Everything in the listing must be repeated exactly, apart from the images.

### Provided material
+ + + +

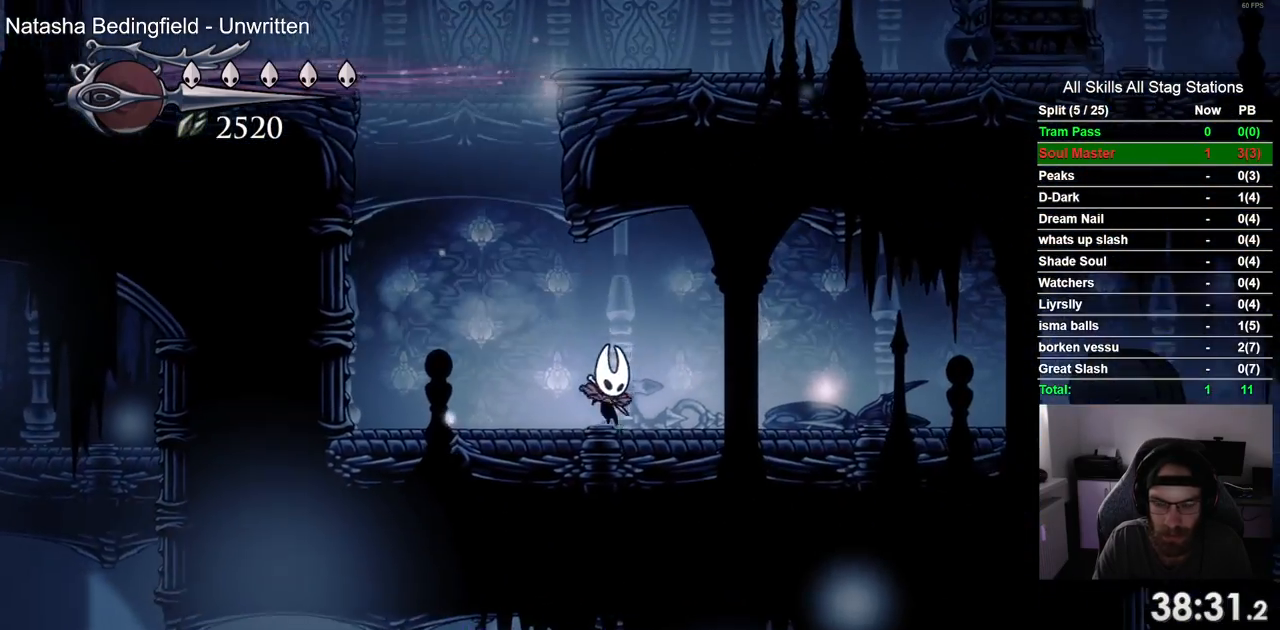
{"buttons": [], "left_stick": "center", "right_stick": "center", "events": [[17, "R2", "down"], [200, "R2", "up"]]}
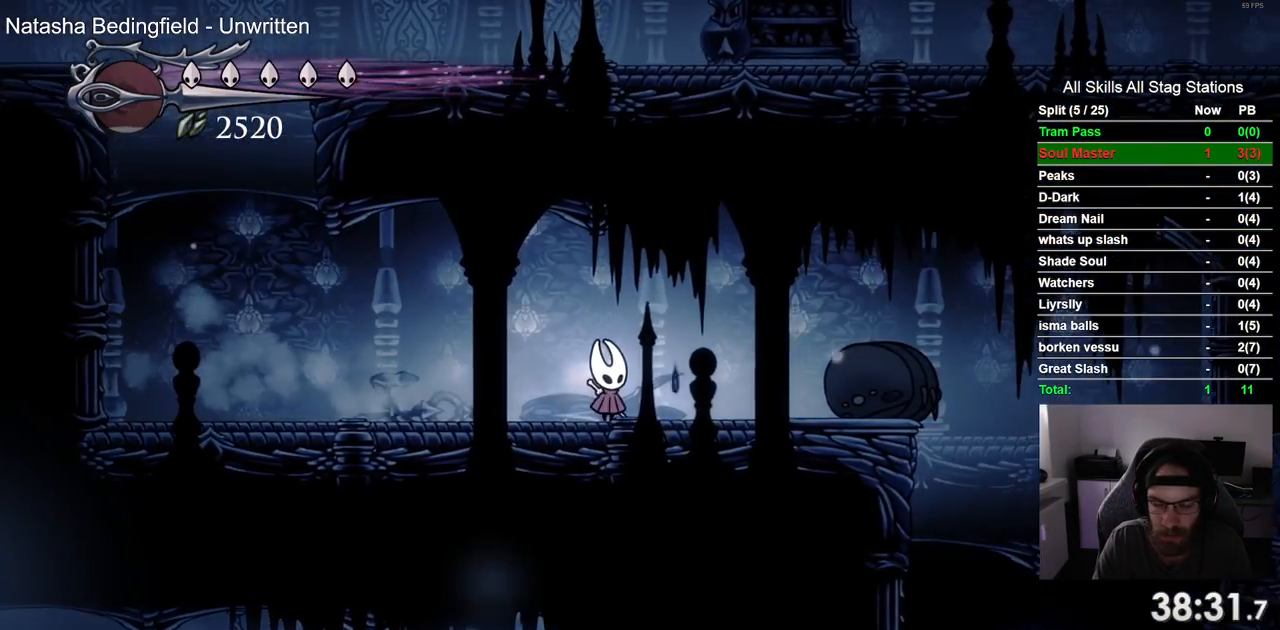
{"buttons": [], "left_stick": "center", "right_stick": "center", "events": [[83, "R2", "down"], [283, "R2", "up"]]}
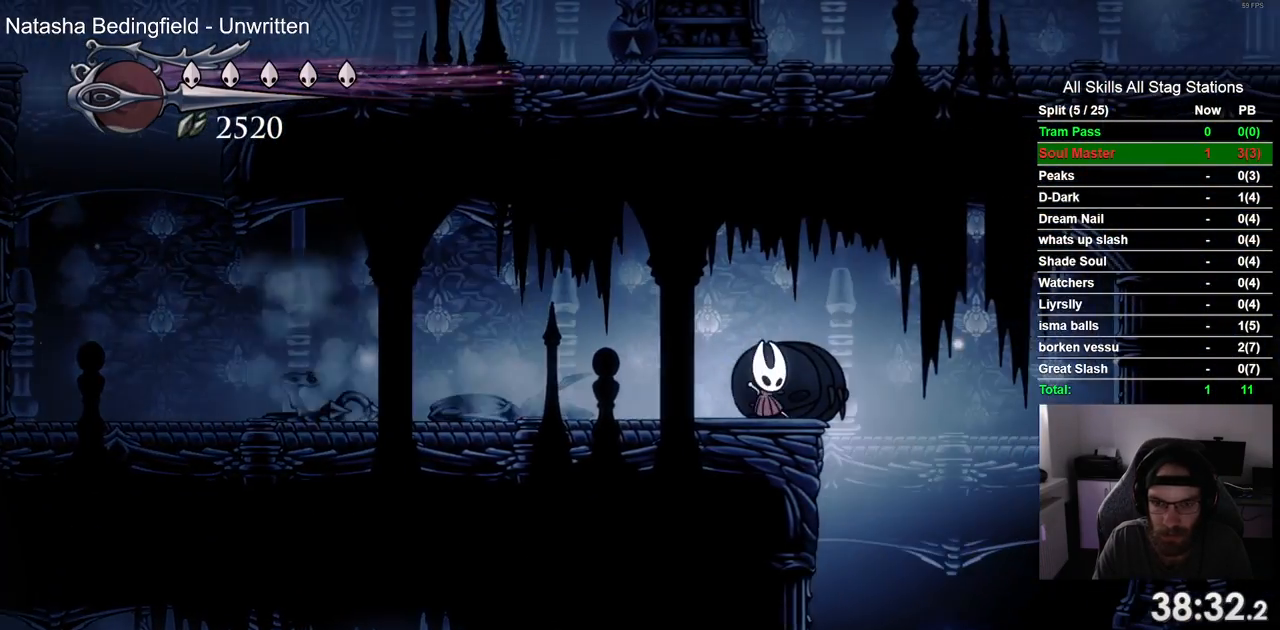
{"buttons": [], "left_stick": "center", "right_stick": "center", "events": [[133, "R2", "down"], [350, "R2", "up"]]}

+ + + +

### Answer to this problem
{"buttons": [], "left_stick": "center", "right_stick": "center", "events": [[17, "R2", "down"], [200, "R2", "up"]]}
{"buttons": [], "left_stick": "center", "right_stick": "center", "events": [[83, "R2", "down"], [283, "R2", "up"]]}
{"buttons": [], "left_stick": "center", "right_stick": "center", "events": [[133, "R2", "down"], [350, "R2", "up"]]}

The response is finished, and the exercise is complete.